Radio Free Asia is modeled on Radio Free Europe/Radio Liberty, a service rooted in the ideological battles of the Cold War. In February 2024, the Kremlin declared RFE/RL to be an “undesirable organization,” making it a crime to work for the station or distribute its content. But even before then, authorities found ways to go after the broadcaster’s journalists. In October 2023, RFE/RL editor Alsu Kurmasheva, who holds both Russian and American passports, was arrested on charges of not registering as a foreign agent and of spreading falsehoods about the Russian military. On April 1, a Russian court extended her pre-trial detention. Kurmasheva, like Wall Street Journal reporter Evan Gershkovich who has spent a full year in pre-trial detention, is one of 12 foreign-national journalists being held in Russian prisons.
According to the Committee to Protect Journalists, Russia holds a “disproportionate” 12 of the 17 foreign journalists detained in prisons across the world. The overwhelming majority of detained journalists, though, are local. At the same time that media attention was turned towards Gershkovich’s continued detention without trial last week, six Russian journalists were arrested within a few hours of each other. One of the journalists, Antonina Favorskaya, was arrested as she was being released following 10 days in jail for “disobeying the police” after laying flowers at the grave of opposition leader Alexei Navalny. She now faces more serious charges of “extremist activities” related to her coverage of Navalny and has been sent to pre-trial detention at least until the end of May. With reporters being sentenced to years in prison for posts they make on social networking sites like VK (formerly VKontakte), and as many as 1,800 Russian journalists in exile, Putin’s mission to destroy independent media is making smooth progress.
WHAT WE’RE READING
- On the subject of India’s upcoming elections, Access Now and Global Witness submitted 48 advertisements to YouTube that deliberately and flagrantly violated the platform’s policies. YouTube claims to review political ads before running them but somehow signed off on every single one, including disinformation about changes to the voting age and “incitement to prevent certain groups from voting.” India, with 462 million users, is YouTube’s largest market and a vital source of information. The mind boggles.

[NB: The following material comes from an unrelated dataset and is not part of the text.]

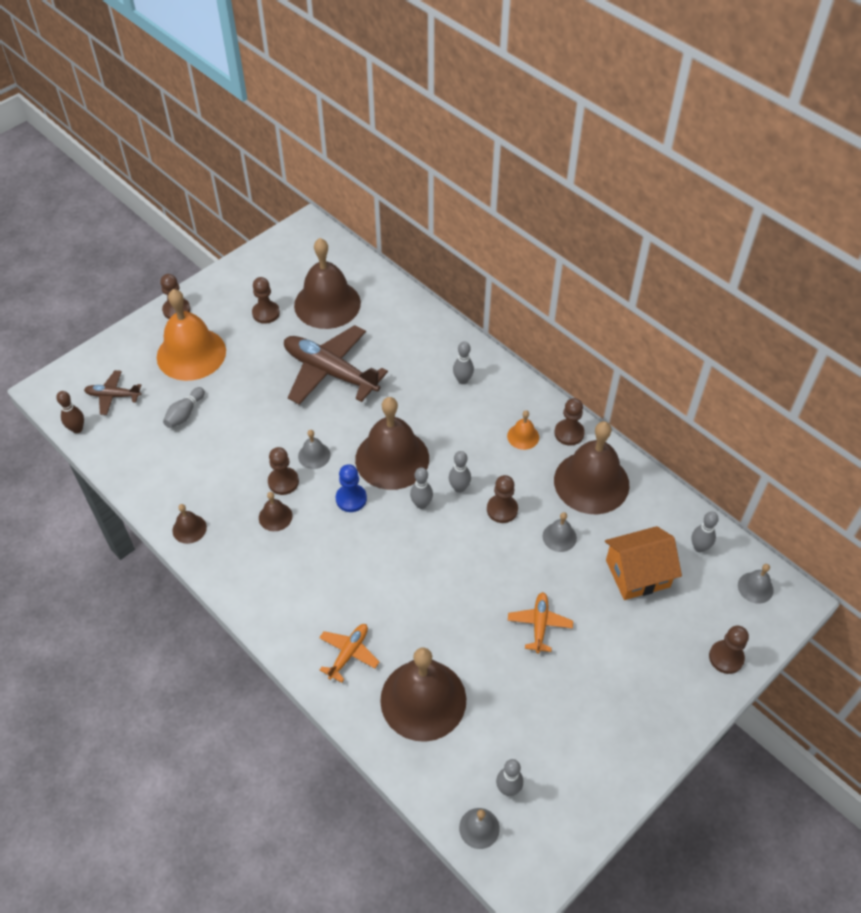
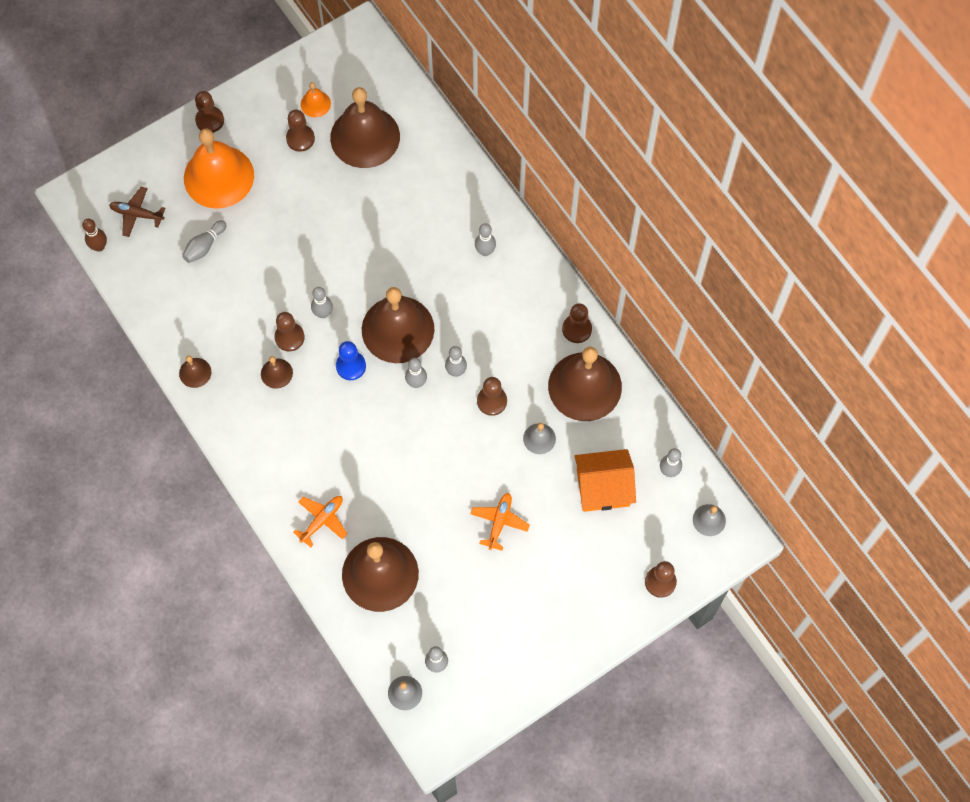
camera: 10 degrees right, 15 degrees up
(314, 455) = (323, 313): grey bell -> grey bowling pin
(330, 372) = (354, 221): brown plane -> none
(523, 436) = (530, 325): orange bell -> orange bell (315, 104)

- Havana Syndrome is the name given to a number of mysterious symptoms that have affected U.S. diplomats and military personnel posted in various countries including India and Cuba, where the first reports of the condition surfaced around 2016. A lengthy investigation by The Insider, Der Spiegel and 60 Minutes suggests that the ailments bear “all the markings of a Russian hybrid warfare operation.” Is it, the article asks, “one of Vladmir Putin’s greatest strategic victories against the United States?”